*EXERCISE DETAILS*. Return the listing below unchanged, except that the pictures are dropped.

*INPUT DATA*.
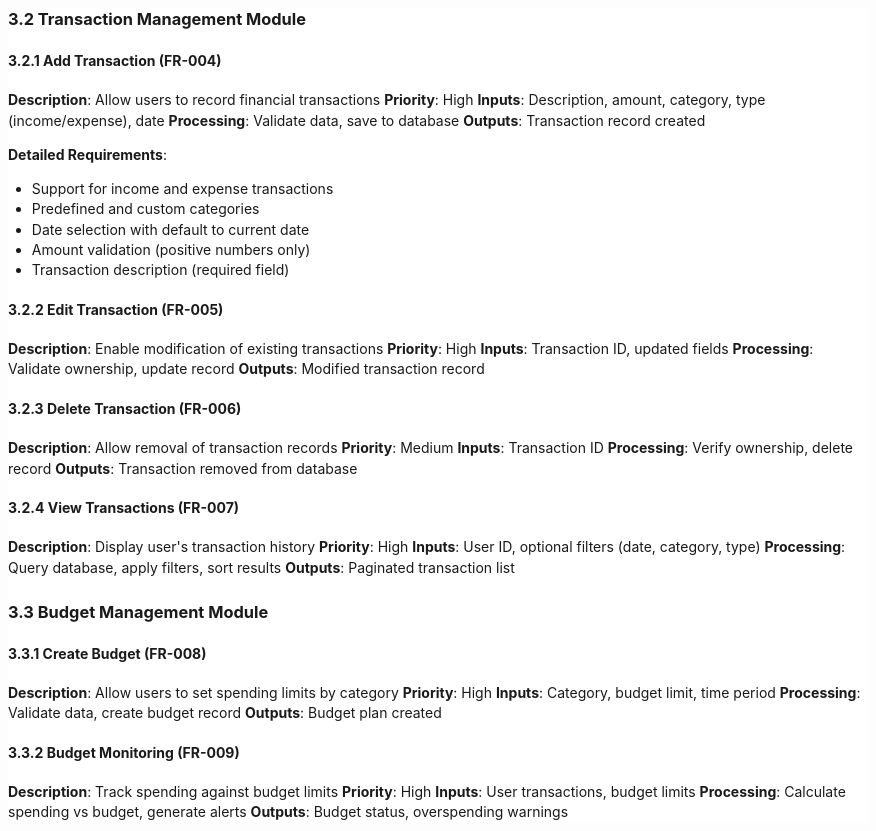 ### 3.2 Transaction Management Module

#### 3.2.1 Add Transaction (FR-004)
**Description**: Allow users to record financial transactions
**Priority**: High
**Inputs**: Description, amount, category, type (income/expense), date
**Processing**: Validate data, save to database
**Outputs**: Transaction record created

**Detailed Requirements**:
- Support for income and expense transactions
- Predefined and custom categories
- Date selection with default to current date
- Amount validation (positive numbers only)
- Transaction description (required field)

#### 3.2.2 Edit Transaction (FR-005)
**Description**: Enable modification of existing transactions
**Priority**: High
**Inputs**: Transaction ID, updated fields
**Processing**: Validate ownership, update record
**Outputs**: Modified transaction record

#### 3.2.3 Delete Transaction (FR-006)
**Description**: Allow removal of transaction records
**Priority**: Medium
**Inputs**: Transaction ID
**Processing**: Verify ownership, delete record
**Outputs**: Transaction removed from database

#### 3.2.4 View Transactions (FR-007)
**Description**: Display user's transaction history
**Priority**: High
**Inputs**: User ID, optional filters (date, category, type)
**Processing**: Query database, apply filters, sort results
**Outputs**: Paginated transaction list

### 3.3 Budget Management Module

#### 3.3.1 Create Budget (FR-008)
**Description**: Allow users to set spending limits by category
**Priority**: High
**Inputs**: Category, budget limit, time period
**Processing**: Validate data, create budget record
**Outputs**: Budget plan created

#### 3.3.2 Budget Monitoring (FR-009)
**Description**: Track spending against budget limits
**Priority**: High
**Inputs**: User transactions, budget limits
**Processing**: Calculate spending vs budget, generate alerts
**Outputs**: Budget status, overspending warnings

*EXERCISE RESPONSE*.
 ### 3.2 Transaction Management Module

#### 3.2.1 Add Transaction (FR-004)
**Description**: Allow users to record financial transactions
**Priority**: High
**Inputs**: Description, amount, category, type (income/expense), date
**Processing**: Validate data, save to database
**Outputs**: Transaction record created

**Detailed Requirements**:
- Support for income and expense transactions
- Predefined and custom categories
- Date selection with default to current date
- Amount validation (positive numbers only)
- Transaction description (required field)

#### 3.2.2 Edit Transaction (FR-005)
**Description**: Enable modification of existing transactions
**Priority**: High
**Inputs**: Transaction ID, updated fields
**Processing**: Validate ownership, update record
**Outputs**: Modified transaction record

#### 3.2.3 Delete Transaction (FR-006)
**Description**: Allow removal of transaction records
**Priority**: Medium
**Inputs**: Transaction ID
**Processing**: Verify ownership, delete record
**Outputs**: Transaction removed from database

#### 3.2.4 View Transactions (FR-007)
**Description**: Display user's transaction history
**Priority**: High
**Inputs**: User ID, optional filters (date, category, type)
**Processing**: Query database, apply filters, sort results
**Outputs**: Paginated transaction list

### 3.3 Budget Management Module

#### 3.3.1 Create Budget (FR-008)
**Description**: Allow users to set spending limits by category
**Priority**: High
**Inputs**: Category, budget limit, time period
**Processing**: Validate data, create budget record
**Outputs**: Budget plan created

#### 3.3.2 Budget Monitoring (FR-009)
**Description**: Track spending against budget limits
**Priority**: High
**Inputs**: User transactions, budget limits
**Processing**: Calculate spending vs budget, generate alerts
**Outputs**: Budget status, overspending warnings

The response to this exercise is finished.